_Available data_
Content starts

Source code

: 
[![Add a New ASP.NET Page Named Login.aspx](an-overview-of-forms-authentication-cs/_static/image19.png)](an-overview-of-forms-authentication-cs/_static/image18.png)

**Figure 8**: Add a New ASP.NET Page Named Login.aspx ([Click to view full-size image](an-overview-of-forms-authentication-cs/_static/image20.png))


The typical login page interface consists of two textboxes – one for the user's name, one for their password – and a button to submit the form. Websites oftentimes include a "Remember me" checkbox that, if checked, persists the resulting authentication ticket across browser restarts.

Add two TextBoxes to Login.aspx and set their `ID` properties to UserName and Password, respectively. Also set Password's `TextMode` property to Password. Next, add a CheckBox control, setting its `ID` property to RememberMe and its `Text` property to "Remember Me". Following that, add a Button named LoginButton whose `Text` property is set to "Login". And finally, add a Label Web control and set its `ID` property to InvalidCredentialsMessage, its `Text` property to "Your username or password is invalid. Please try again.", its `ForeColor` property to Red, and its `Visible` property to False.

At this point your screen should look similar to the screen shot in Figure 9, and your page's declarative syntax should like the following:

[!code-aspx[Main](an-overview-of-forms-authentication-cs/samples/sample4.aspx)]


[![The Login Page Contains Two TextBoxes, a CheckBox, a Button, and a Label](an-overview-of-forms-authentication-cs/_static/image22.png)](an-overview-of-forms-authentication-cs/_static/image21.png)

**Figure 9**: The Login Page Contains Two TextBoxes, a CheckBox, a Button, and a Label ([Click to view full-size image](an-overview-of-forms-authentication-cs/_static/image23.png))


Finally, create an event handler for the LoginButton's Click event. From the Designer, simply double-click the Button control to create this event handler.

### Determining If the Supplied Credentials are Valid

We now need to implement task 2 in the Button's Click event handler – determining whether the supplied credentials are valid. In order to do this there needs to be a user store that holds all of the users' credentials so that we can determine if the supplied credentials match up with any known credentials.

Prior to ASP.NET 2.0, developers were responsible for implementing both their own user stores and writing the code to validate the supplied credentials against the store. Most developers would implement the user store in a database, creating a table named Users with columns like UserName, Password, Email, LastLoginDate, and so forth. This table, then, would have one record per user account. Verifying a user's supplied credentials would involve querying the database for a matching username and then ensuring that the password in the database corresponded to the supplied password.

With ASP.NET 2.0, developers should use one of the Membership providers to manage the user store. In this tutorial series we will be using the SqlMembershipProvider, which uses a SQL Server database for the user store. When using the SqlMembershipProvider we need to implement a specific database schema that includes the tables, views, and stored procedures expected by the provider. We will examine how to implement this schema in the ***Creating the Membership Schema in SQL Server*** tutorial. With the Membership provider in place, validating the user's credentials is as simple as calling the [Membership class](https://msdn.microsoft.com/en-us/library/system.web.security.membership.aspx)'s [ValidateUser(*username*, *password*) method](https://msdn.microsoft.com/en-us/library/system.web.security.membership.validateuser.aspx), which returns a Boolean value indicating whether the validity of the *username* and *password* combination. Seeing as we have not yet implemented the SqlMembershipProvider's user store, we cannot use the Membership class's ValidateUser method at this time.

Content ends
Content starts

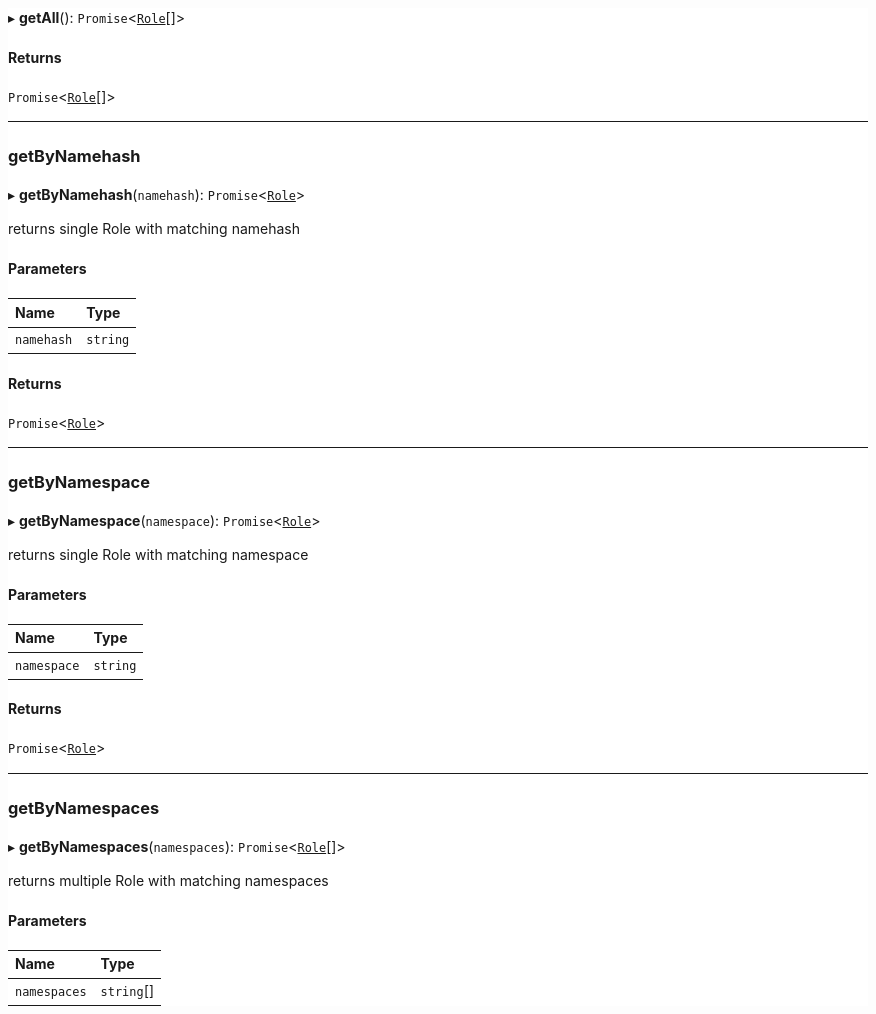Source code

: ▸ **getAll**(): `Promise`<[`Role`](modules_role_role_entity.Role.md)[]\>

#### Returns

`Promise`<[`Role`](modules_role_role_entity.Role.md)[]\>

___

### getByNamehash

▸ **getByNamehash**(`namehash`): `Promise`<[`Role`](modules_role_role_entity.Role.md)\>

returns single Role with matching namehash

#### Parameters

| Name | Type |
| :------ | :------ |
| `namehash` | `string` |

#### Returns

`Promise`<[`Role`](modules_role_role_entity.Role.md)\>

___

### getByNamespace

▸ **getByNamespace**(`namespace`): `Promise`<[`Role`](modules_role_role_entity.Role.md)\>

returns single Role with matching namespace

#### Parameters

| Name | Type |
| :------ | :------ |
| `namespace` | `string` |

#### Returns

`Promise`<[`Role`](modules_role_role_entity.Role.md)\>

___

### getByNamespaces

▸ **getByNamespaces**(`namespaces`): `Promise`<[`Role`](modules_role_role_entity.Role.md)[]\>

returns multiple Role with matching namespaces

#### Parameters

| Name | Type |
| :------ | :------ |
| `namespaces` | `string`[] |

Content ends

_Exercise details_
Working from the data above, extract solely the lines from the one containing "[![Add a New" through the one containing "The typical login", exactly as they appear, both included.

_Solution to the problem_
[![Add a New ASP.NET Page Named Login.aspx](an-overview-of-forms-authentication-cs/_static/image19.png)](an-overview-of-forms-authentication-cs/_static/image18.png)

**Figure 8**: Add a New ASP.NET Page Named Login.aspx ([Click to view full-size image](an-overview-of-forms-authentication-cs/_static/image20.png))


The typical login page interface consists of two textboxes – one for the user's name, one for their password – and a button to submit the form. Websites oftentimes include a "Remember me" checkbox that, if checked, persists the resulting authentication ticket across browser restarts.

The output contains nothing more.